Brian Culhane

The King’s Question

 
Before he put his important question to an oracle,
Croesus planned to test all the famous soothsayers,
Sending runners half around the world, to Delphi,
Dodona, Amphiarius, Branchidae, and Ammon,
So as to determine the accuracy of their words;
His challenge: not to say anything of his future

But rather what he was doing in his capital Sardis,
(Eating an unlikely meal of lamb and tortoise,
Exactly one hundred days after messengers had set out).
This posed a challenge, then, of far space not of time:
Of seeing past dunes and rock fortresses; of flying,
Freighted, above caravans and seas; of sightedness,

As it were, in the present construed as a darkened room.
Croesus of Lydia sought by this means to gauge
The unplumbed limits of what each oracle knew,
Hesitant to entrust his fate to any unable to divine
Lamb and tortoise stewing in a bronze pot.
When only the Pythia of Apollo at Delphi correctly

Answered from her cleft, her tripod just the lens
For seeing into the royal ego, she put his mind to rest,
But not before speaking in her smoke-stung voice:
I count the grains of sand on the beach and the sea’s depth;
I know the speech of the dumb and I hear those without voice.
We know this because those present wrote it down.

Of the King’s crucial question, however, there is nothing.
We have no word. The histories are silent.                                                                                                                                                  My analyst,
Whose office on Madison was narrow as an anchorite’s cave,
Would sit behind me as I stared up at her impassive ceiling,
As the uptown buses slushed all the way to Harlem,
And I would recount, with many hesitations and asides,

The play that I was starring in, whose Acts were as yet
Fluid, though the whole loomed tragically enough.
She would listen, bent over knitting, or occasionally note
Some fact made less random by my tremulous soliloquy.
When much later I heard of her death after long cancer,
I walked across town and stood, in front of her building,

Trying to resurrect those afternoons that became the years
We labored together toward a time without neurosis,
When I might work and raise a family and find peace.
Find, if not happiness exactly, some surcease from pain.
What question had I failed to ask, when the chance was mine?
When she, who knew me so well, could have answered?

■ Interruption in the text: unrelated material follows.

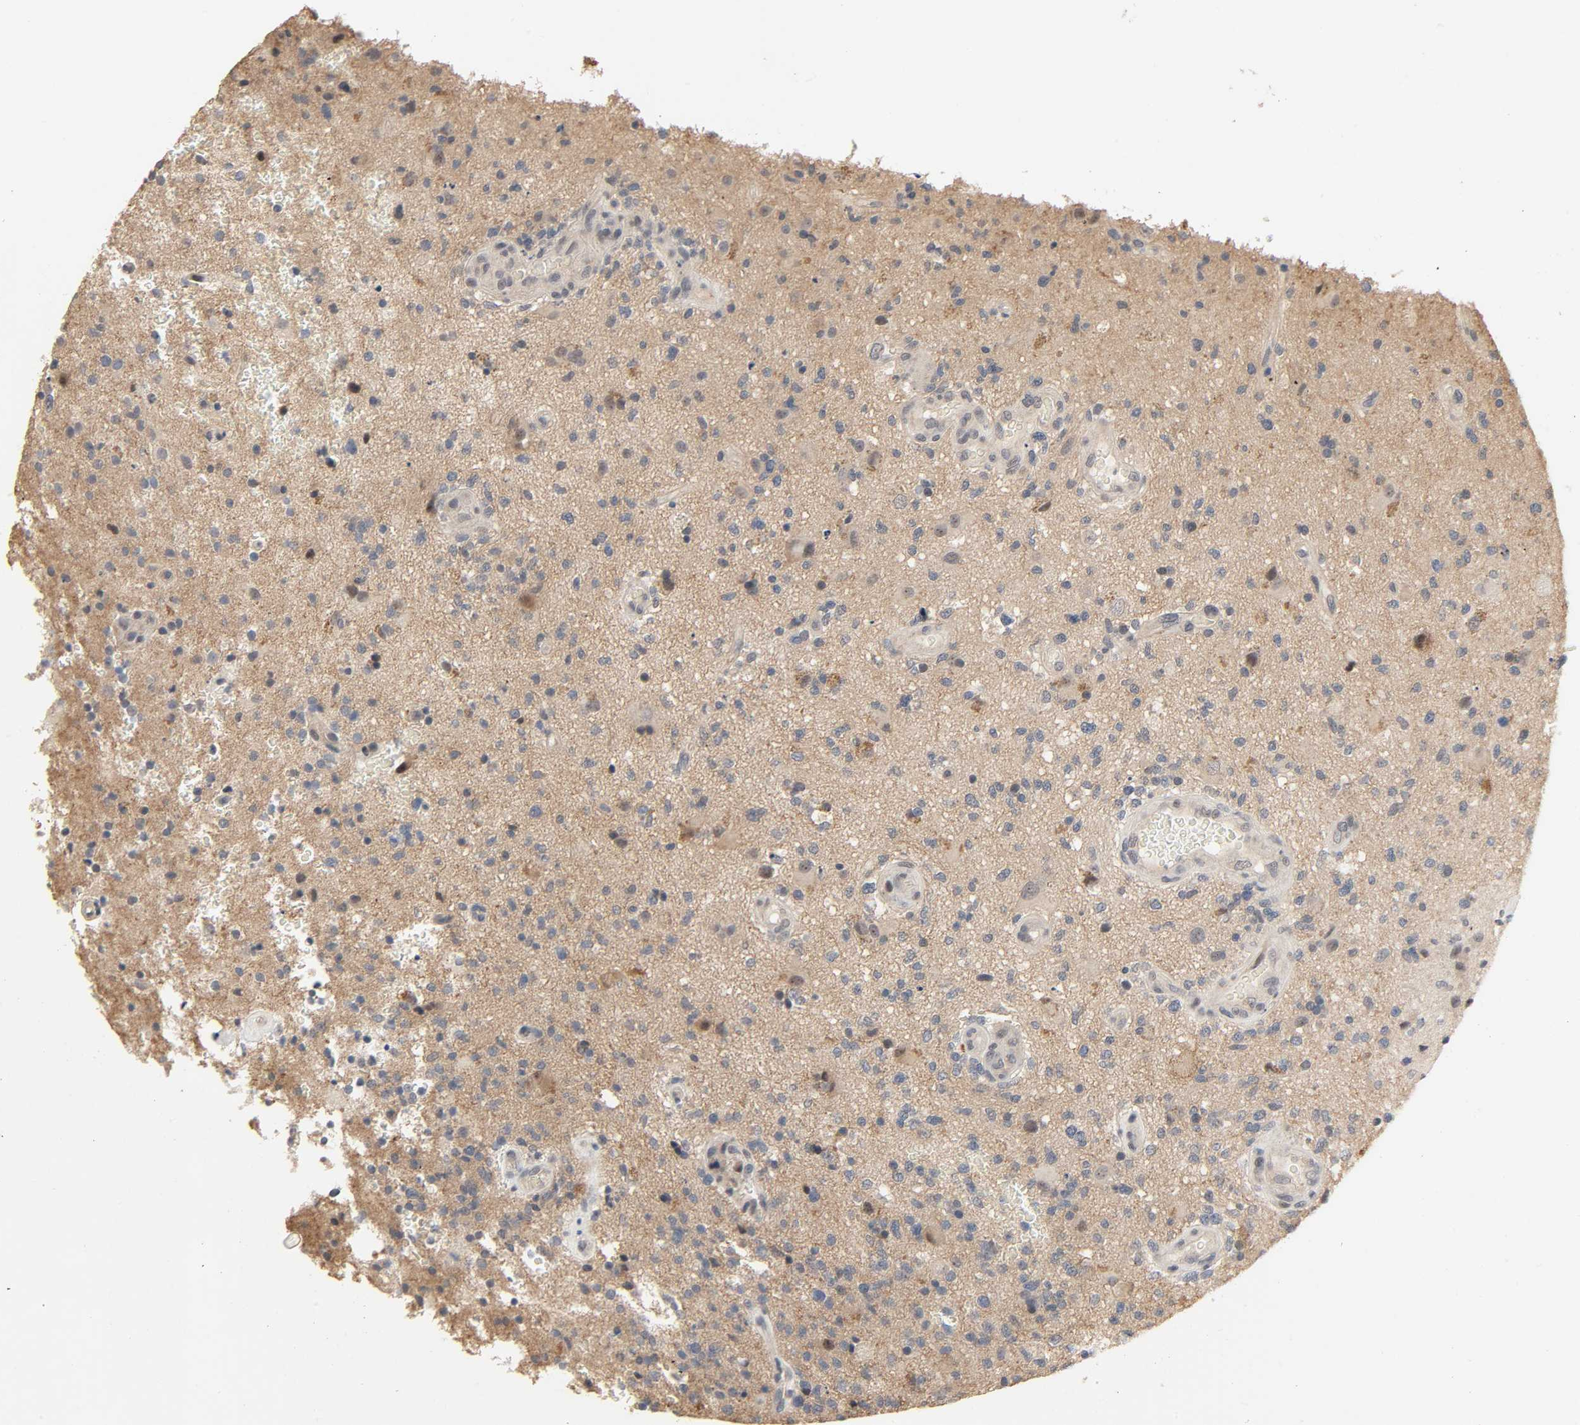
{"staining": {"intensity": "moderate", "quantity": "<25%", "location": "cytoplasmic/membranous"}, "tissue": "glioma", "cell_type": "Tumor cells", "image_type": "cancer", "snomed": [{"axis": "morphology", "description": "Normal tissue, NOS"}, {"axis": "morphology", "description": "Glioma, malignant, High grade"}, {"axis": "topography", "description": "Cerebral cortex"}], "caption": "Immunohistochemical staining of glioma shows low levels of moderate cytoplasmic/membranous staining in approximately <25% of tumor cells.", "gene": "MAGEA8", "patient": {"sex": "male", "age": 75}}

Let just one of those quicksilver hours be returned to me,
With my knowledge now of the world, and not a boy’s,
With all that I have become a lighted room. One hour
To ask the question that burned, once, in a King’s throat:
The question of all questions, the true source and center,
Without which a soul must make do, clap hands and sing.

(After Herodotus, Histories, 1:46–86)

 

“The King’s Question” is reprinted from The King’s Question (Graywolf, 2008) and originally appeared in The Hudson Review.

 

Brian Culhane was born and raised in New York City, the son of a legendary Disney animator. He attended the City University of New York (BA), Columbia University’s Writing Program (MFA), and the University of Washington (PhD), where he studied epic literature and the history of criticism. His poetry has appeared widely in such journals as The New Republic, The Hudson Review, and The Paris Review. He has been an Inquiring Mind speaker, lecturing on Frost and Thoreau for Humanities Washington. In 2007, he was awarded the Poetry Foundation’s Emily Dickinson First Book Prize; his winning manuscript, The King’s Question, was published by Graywolf Press in 2008. Also in 2008, he received an Artist Trust / Washington State Arts Commission fellowship in literature. He received a MacDowell Colony fellowship in 2009. He currently teaches film studies and English at Lakeside School in Seattle, WA.